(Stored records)
————

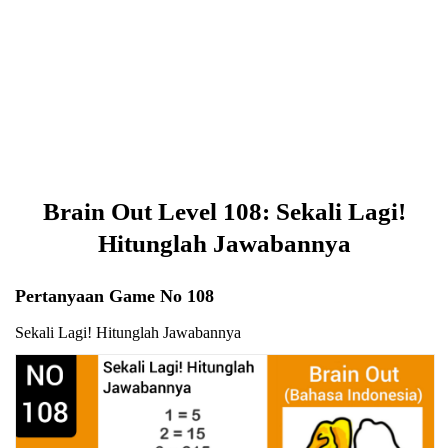
Brain Out Level 108: Sekali Lagi!
Hitunglah Jawabannya
Pertanyaan Game No 108
Sekali Lagi! Hitunglah Jawabannya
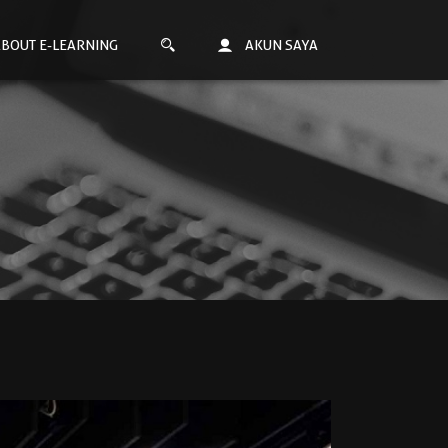
BOUT E-LEARNING
AKUN SAYA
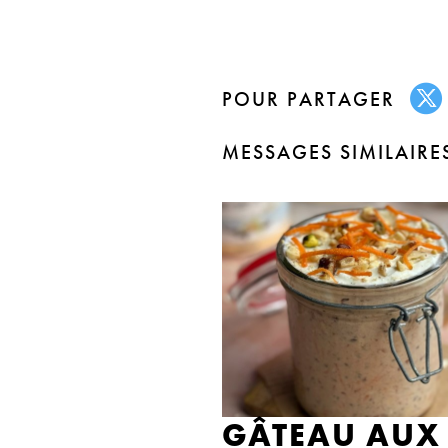
POUR PARTAGER
MESSAGES SIMILAIRE
GÂTEAU AUX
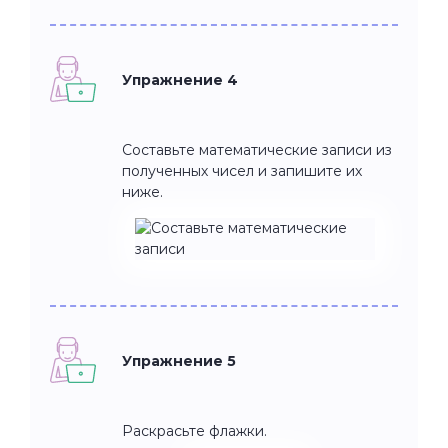
Упражнение 4
Составьте математические записи из
полученных чисел и запишите их
ниже.
Упражнение 5
Раскрасьте флажки.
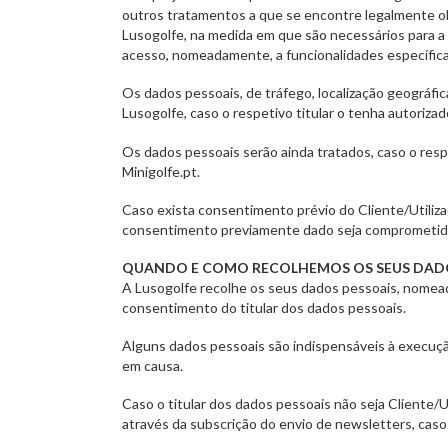
outros tratamentos a que se encontre legalmente obr
Lusogolfe, na medida em que são necessários para a r
acesso, nomeadamente, a funcionalidades específica
Os dados pessoais, de tráfego, localização geográfic
Lusogolfe, caso o respetivo titular o tenha autorizad
Os dados pessoais serão ainda tratados, caso o respe
Minigolfe.pt.
Caso exista consentimento prévio do Cliente/Utiliz
consentimento previamente dado seja comprometid
QUANDO E COMO RECOLHEMOS OS SEUS DADO
A Lusogolfe recolhe os seus dados pessoais, nomeada
consentimento do titular dos dados pessoais.
Alguns dados pessoais são indispensáveis à execução
em causa.
Caso o titular dos dados pessoais não seja Cliente/
através da subscrição do envio de newsletters, caso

————

PROBLEM TO SOLVE: Extract the text of all the lines above word for word, and leave the pictures out of your answer.

RESPONSE TO THE TASK:
Brain Out Level 108: Sekali Lagi!
Hitunglah Jawabannya
Pertanyaan Game No 108
Sekali Lagi! Hitunglah Jawabannya
BOUT E-LEARNING
AKUN SAYA
POUR PARTAGER
MESSAGES SIMILAIRE
GÂTEAU AUX
Упражнение 4
Составьте математические записи из
полученных чисел и запишите их
ниже.
Упражнение 5
Раскрасьте флажки.
outros tratamentos a que se encontre legalmente obr
Lusogolfe, na medida em que são necessários para a r
acesso, nomeadamente, a funcionalidades específica
Os dados pessoais, de tráfego, localização geográfic
Lusogolfe, caso o respetivo titular o tenha autorizad
Os dados pessoais serão ainda tratados, caso o respe
Minigolfe.pt.
Caso exista consentimento prévio do Cliente/Utiliz
consentimento previamente dado seja comprometid
QUANDO E COMO RECOLHEMOS OS SEUS DADO
A Lusogolfe recolhe os seus dados pessoais, nomeada
consentimento do titular dos dados pessoais.
Alguns dados pessoais são indispensáveis à execução
em causa.
Caso o titular dos dados pessoais não seja Cliente/
através da subscrição do envio de newsletters, caso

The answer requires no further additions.